In the case of State of Bihar v Majeed ((AIR 1954 SC 786)), the Hon’ble Supreme court held that “It may be noted that like other contracts, a Government Contract is also governed by the Indian Contract Act, yet it is distinct a thing apart. In addition to the requirements of the Indian Contract Act such as offer, acceptance and consideration, a Government Contract has to comply with the provisions of Article 299. Thus subject to the formalities prescribed by Article 299 the contractual liability of the Central or State Government is same as that of any individual under the ordinary law of contract.”

Article 299 lays down three conditions which the contracts made in the exercise of the executive power of the Centre or a State must fulfill to be valid:

  • The contract must be expressed to be made by the president or the Governor as the case may be;
  • These contracts made in the exercise of the executive power are to be executed on behalf of the President/Governor as the case may be; and
  • The execution must be by such person and in such manner as the President or the Governor of the case as the case may be, may direct or authorize.

WHAT IS NEEDED:
Please write out the whole passage on government contracts under Article 299, word for word. The records aren't needed here.

Extracted page text data:
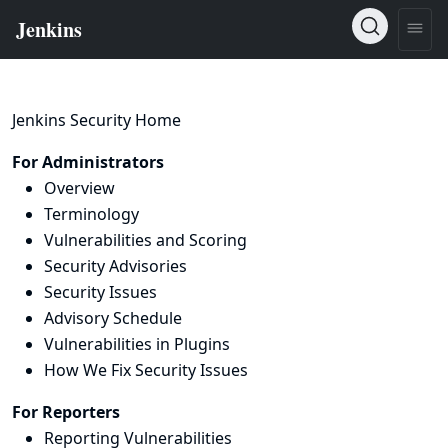
Jenkins Security Home
For Administrators
Overview
Terminology
Vulnerabilities and Scoring
Security Advisories
Security Issues
Advisory Schedule
Vulnerabilities in Plugins
How We Fix Security Issues
For Reporters
Reporting Vulnerabilities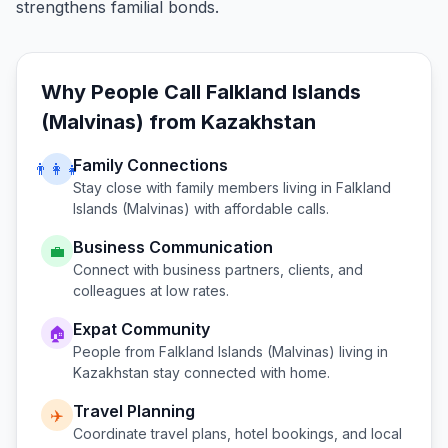
strengthens familial bonds.
Why People Call
Falkland Islands
(Malvinas)
from
Kazakhstan
Family Connections
👨‍👩‍👧
Stay close with family members living in
Falkland
Islands (Malvinas)
with affordable calls.
Business Communication
💼
Connect with business partners, clients, and
colleagues at low rates.
Expat Community
🏠
People from
Falkland Islands (Malvinas)
living in
Kazakhstan
stay connected with home.
Travel Planning
✈️
Coordinate travel plans, hotel bookings, and local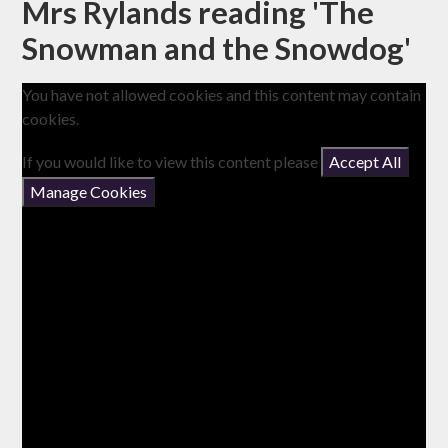
Mrs Rylands reading 'The
Snowman and the Snowdog'
You have not allowed cookies and this content may contain
cookies.
If you would like to view this content please
Accept All
Manage Cookies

TASK RESPONSE:
In the case of State of Bihar v Majeed ((AIR 1954 SC 786)), the Hon’ble Supreme court held that “It may be noted that like other contracts, a Government Contract is also governed by the Indian Contract Act, yet it is distinct a thing apart. In addition to the requirements of the Indian Contract Act such as offer, acceptance and consideration, a Government Contract has to comply with the provisions of Article 299. Thus subject to the formalities prescribed by Article 299 the contractual liability of the Central or State Government is same as that of any individual under the ordinary law of contract.”

Article 299 lays down three conditions which the contracts made in the exercise of the executive power of the Centre or a State must fulfill to be valid:

  • The contract must be expressed to be made by the president or the Governor as the case may be;
  • These contracts made in the exercise of the executive power are to be executed on behalf of the President/Governor as the case may be; and
  • The execution must be by such person and in such manner as the President or the Governor of the case as the case may be, may direct or authorize.